Nunca me hubiera imaginado compartir tales momentos con alguien en esos lugares, mucho menos con otro profesor y aunque me preguntaba la razón en un principio y si lo que hacía estaba realmente bien. Aquellas dudas ya no me importaban, no podía expresar con palabras lo bien que me hacía sentir hacerla feliz a ella, que en su hermoso rostro postrase una sonrisa. En aquellos labios que, al verlos, tanto quería tener entrelazados con los míos, pero no quise decírselo.  Era muy seductor en ocasiones y quería guardar esas palabras para otro momento. Además de que si llegaba a hacerlo no podría despegarme de ella de nuevo, por lo que tuve que aguantarme, al menos por ahora.
 
-Estate pendiente- Le susurre con bastante lentitud y un tono que resaltaba la seducción. –Puede que algún día, tal vez necesite que dejes las ventanas abiertas- Reí pícaramente ante la idea, una idea tan juvenil como alocada, a la par que excitante. Podría ser un viejo para los humanos, pero aun era bastante joven para mi especie.
 
A pesar de que pareciera una broma, no tenía dudas de que si me daba el permiso, lo haría. No le temía a la habitación de una mujer, aunque la de ella era algo que no podía imaginarme, no cavia en mi mente y era, en parte, la gran duda que quería saciar. Cuando ella se soltó, finalice el abrazo que nos mantenía unidos, sin antes acariciar su espalda y su cintura con real deseo. Probablemente cualquiera creería que aquellas manos y caricias anhelaban algo mas, y tal vez no estarían del todo equivocados.
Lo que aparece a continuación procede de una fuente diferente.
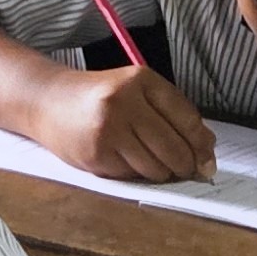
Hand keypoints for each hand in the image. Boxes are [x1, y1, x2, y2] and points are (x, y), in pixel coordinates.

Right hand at [32, 66, 219, 181]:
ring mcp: (108, 129)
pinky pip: (131, 175)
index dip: (202, 144)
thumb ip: (171, 113)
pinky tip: (128, 163)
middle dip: (186, 165)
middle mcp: (125, 102)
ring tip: (156, 166)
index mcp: (142, 80)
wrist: (48, 102)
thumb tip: (207, 148)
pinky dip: (136, 175)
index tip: (208, 160)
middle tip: (188, 171)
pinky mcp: (95, 154)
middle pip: (174, 147)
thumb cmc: (100, 98)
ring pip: (155, 167)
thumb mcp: (136, 92)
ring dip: (162, 173)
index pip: (186, 118)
Aunque los que predominaban con sus deseos caprichosos, eran sin rival conocido, mis labios.
 
Esperaba que el pensamiento constante de Wen en mi cabeza no me distrajese de mis deberes, y que pudiese aguantarme las ganas de que me llamase o me informara la hora y el lugar de nuestro futuro encuentro. “La deseo, deseo su piel, quiero su cuerpo, anhelo sus labios”, eran gritos que no expresaba con palabras, ni acciones, aunque deseaba que pudiese hacerlo en un futuro. Realmente no supe cómo actuar ante la idea y el recuerdo de lo que había pasado. No podía explicármelo, aun con mi alta experiencia. Pero guarde todo eso en mi, sabía que todo llegaba a su tiempo y que, al menos, sabía que ella sentía el mismo pesar y angustia por querer tocarnos nuevamente. “Puedo notarlo solo con ver tus ojos”, quería decirle, no era la primera vez que veo a una mujer tan encantadoramente enamorada. Y no era por querer tirarme flores, tan solo quiera que en esta ocasión en especial, mi experiencia en la mente estuviera en la razón, casi parecía un niño pidiéndole un deseo a una estrella.
 
Me muero de ganas de ver que haces cuando nos volvamos a ver…o mejor dicho, a sentir”, pronuncie en mi mente de la forma más traviesa y seductora posible, rozando hasta lo erótico. Ya sabía que regalarle para nuestra primera cita, en nuestro primer encuentro.
 
Espera… ¿Deje el horno encendido?”, casi como si de una iluminación divina se tratase, el recuerdo de aquel aparato tecnológico de gas se me vino a la mente. Me habían advertido que no podía dejarlo encendido si salia de mi hogar, y no estaba seguro si realmente lo había hecho. Ese encuentro tan repentino y majestuoso fue, seguramente, el causante de que olvidase que, efectivamente, apague el horno antes de salir a trabajar.